Aproveitando a deslocação fora de Espanha, Torra dirigiu também mensagens à União Europeia. “Em tempos de autoritarismos crescentes, defender o direito a autodeterminação é do interesse geopolítico da União Europeia”, afirmou o líder catalão. Caso contrário, disse, “a porta irá permanecer aberta para os Estados reprimirem as suas minorias”.

O presidente da Generalitat também dirigiu algumas palavras a Portugal, lembrando algumas semelhanças no percurso histórico das duas nações. Torra recordou que em 1640, quando Portugal recuperou a independência face a Castela, também a Catalunha se revoltou contra a coroa, sem conseguir, porém, a independência. “Pergunto-me como seria se Portugal tivesse estado tanto tempo sob o domínio de Castela [como a Catalunha], provavelmente teríamos histórias parecidas”, afirmou Torra, que anunciou a reabertura da delegação do governo catalão em Lisboa.

Uma folha em branco

Como forma de exemplificar as dificuldades de diálogo com Madrid, o mandatário catalão falou das reuniões que manteve com o presidente do Governo espanhol, Pedro Sánchez, em que numa folha em branco desenhou duas colunas. Escreveu a proposta da Generalitat – independência – num dos lados e pediu que Sánchez fizesse o mesmo. “Não recebemos nunca uma resposta, porque Espanha nega reconhecer-nos como uma parte”, disse Torra.

Com eleições nacionais marcadas para 28 de Abril, o chefe do governo catalão reforçou os pedidos para que o próximo executivo espanhol aceite sentar-se à mesa das negociações. E lembrou: “Peço ao próximo Governo que aceite que não se pode governar contra Catalunha, caíram dois presidentes do governo por se recusarem a dialogar”, disse Torra, referindo-se a Sánchez e ao seu antecessor, Mariano Rajoy.

Rajoy (Partido Popular, direita) caiu, na verdade, na sequência dos escândalos de corrupção no seu partido e após uma moção de censura.
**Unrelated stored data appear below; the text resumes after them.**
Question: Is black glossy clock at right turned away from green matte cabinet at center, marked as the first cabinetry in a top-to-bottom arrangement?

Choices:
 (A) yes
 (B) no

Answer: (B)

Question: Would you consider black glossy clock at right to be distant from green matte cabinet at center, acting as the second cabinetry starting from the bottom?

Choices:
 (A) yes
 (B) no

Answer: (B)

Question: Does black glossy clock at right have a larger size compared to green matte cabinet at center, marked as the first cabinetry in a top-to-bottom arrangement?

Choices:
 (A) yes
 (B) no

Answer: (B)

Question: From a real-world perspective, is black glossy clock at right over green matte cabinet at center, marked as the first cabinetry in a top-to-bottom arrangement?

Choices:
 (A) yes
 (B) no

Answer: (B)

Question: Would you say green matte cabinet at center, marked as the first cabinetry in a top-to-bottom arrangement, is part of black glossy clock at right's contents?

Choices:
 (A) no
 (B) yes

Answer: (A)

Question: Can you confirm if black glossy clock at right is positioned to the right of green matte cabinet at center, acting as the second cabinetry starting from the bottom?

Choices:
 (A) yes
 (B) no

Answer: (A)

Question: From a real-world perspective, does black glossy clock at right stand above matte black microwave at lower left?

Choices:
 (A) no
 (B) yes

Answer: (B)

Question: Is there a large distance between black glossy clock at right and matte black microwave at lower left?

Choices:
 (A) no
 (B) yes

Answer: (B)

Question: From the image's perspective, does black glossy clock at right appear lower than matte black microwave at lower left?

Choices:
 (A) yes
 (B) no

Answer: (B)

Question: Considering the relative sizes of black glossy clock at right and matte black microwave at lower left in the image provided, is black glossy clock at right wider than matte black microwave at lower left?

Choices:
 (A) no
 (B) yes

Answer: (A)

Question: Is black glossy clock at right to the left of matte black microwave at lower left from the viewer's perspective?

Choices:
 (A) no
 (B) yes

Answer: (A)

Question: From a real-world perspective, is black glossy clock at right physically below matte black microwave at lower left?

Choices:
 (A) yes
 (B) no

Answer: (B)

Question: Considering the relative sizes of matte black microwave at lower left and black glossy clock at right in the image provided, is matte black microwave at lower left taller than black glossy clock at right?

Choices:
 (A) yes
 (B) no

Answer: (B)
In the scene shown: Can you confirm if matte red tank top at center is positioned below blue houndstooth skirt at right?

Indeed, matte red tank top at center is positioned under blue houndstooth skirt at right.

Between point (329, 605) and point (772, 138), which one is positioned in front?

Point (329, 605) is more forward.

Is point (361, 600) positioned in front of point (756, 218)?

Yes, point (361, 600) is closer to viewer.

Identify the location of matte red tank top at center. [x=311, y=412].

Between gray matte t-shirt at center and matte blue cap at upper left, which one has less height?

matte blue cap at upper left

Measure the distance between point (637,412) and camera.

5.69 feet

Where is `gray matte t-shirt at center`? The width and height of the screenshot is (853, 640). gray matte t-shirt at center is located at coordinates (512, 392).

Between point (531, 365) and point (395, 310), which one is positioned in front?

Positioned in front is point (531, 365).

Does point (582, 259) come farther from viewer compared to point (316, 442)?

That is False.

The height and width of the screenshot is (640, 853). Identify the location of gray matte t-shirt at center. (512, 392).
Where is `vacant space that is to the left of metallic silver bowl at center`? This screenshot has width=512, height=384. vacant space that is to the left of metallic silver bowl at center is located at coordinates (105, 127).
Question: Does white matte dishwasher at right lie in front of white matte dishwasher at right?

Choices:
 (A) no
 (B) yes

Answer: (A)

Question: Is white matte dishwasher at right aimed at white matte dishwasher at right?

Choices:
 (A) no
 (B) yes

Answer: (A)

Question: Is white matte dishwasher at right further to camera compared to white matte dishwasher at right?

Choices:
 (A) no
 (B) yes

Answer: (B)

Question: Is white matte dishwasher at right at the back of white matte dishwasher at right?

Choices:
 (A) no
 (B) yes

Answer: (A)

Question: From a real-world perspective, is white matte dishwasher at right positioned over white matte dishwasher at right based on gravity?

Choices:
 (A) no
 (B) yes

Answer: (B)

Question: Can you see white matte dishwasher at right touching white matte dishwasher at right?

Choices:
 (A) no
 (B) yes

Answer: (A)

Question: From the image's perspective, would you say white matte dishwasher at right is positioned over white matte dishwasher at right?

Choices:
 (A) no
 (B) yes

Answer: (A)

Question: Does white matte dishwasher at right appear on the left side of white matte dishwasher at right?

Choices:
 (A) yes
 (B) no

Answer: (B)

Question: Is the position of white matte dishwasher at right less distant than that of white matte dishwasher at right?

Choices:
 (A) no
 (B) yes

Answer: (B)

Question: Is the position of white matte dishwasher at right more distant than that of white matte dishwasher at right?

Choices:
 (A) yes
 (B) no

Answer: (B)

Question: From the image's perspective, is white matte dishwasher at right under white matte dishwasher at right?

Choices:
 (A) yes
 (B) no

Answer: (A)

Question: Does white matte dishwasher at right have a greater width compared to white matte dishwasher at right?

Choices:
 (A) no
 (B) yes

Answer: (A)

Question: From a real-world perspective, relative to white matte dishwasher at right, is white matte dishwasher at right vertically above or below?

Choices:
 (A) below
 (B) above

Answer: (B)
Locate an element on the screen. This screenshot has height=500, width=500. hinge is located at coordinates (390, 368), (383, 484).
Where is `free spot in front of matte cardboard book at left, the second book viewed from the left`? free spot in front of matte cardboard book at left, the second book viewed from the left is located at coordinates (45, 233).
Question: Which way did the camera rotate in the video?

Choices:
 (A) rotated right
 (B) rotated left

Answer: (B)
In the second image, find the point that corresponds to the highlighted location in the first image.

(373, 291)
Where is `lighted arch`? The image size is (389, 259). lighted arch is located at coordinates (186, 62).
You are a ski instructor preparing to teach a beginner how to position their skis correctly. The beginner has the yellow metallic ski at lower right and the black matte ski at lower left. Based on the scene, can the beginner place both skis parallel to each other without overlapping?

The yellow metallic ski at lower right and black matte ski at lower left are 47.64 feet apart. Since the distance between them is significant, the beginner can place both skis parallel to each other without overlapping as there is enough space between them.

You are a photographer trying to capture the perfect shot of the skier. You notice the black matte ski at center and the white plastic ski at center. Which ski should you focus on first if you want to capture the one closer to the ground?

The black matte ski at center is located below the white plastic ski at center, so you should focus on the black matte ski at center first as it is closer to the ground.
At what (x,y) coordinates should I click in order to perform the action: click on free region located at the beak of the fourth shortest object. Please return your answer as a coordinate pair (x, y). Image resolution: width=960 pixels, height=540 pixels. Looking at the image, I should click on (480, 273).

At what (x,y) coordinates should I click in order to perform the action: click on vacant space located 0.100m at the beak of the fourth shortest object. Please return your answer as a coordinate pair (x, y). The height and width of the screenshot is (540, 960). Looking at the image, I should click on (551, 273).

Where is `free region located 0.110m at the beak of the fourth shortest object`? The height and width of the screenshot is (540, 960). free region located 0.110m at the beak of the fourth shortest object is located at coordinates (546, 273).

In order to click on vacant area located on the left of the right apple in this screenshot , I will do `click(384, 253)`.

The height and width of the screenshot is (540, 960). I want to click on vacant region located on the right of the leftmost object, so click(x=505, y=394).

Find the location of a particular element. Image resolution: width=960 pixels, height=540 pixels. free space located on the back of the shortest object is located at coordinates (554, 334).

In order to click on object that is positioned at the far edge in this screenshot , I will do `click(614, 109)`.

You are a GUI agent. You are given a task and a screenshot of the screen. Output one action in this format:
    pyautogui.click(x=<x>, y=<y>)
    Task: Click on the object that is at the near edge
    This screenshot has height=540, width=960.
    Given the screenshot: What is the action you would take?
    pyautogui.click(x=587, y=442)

O Governo liderado pelo Partido Socialista (PSOE, esquerda) caiu no mês passado, depois de os independentistas catalães que o apoiavam no Parlamento terem chumbado o Orçamento. Perante a perspectiva de o próximo executivo ser composto por partidos da direita – algumas sondagens dão maioria a uma coligação entre o Partido Popular, o Cidadãos, ambos de centro-direita, e o Vox, de extrema-direita –, Torra responde que “dizer que os independentistas catalães são culpados pelo ressurgimento da ultra-direita, é como dizer que a culpa da violência doméstica é das mulheres agredidas”.

Torra teve ainda direito a uma pergunta que o obrigou a imaginar-se no papel de líder de um futuro Estado catalão independente. Partindo da iniciativa recente do Presidente mexicano, López Obrador, que exigiu um pedido de desculpas do Estado espanhol pelos massacres feitos pelos conquistadores durante a colonização americana, foi questionado se a Catalunha, que fazia parte da coroa nos séculos da colonização, estaria disponível para aceder a um pedido semelhante.

O líder catalão remeteu a resposta para o parlamento regional, mas deu o exemplo de uma viagem oficial à Grécia, que teve partes do seu território controladas pela Catalunha, em que foi inaugurada uma placa que eram pedidas desculpas. “Não tenho nenhum problema em reconhecer que quando se cometeram atrocidades é preciso dizê-lo e confio que o parlamento decida dessa forma”, afirmou.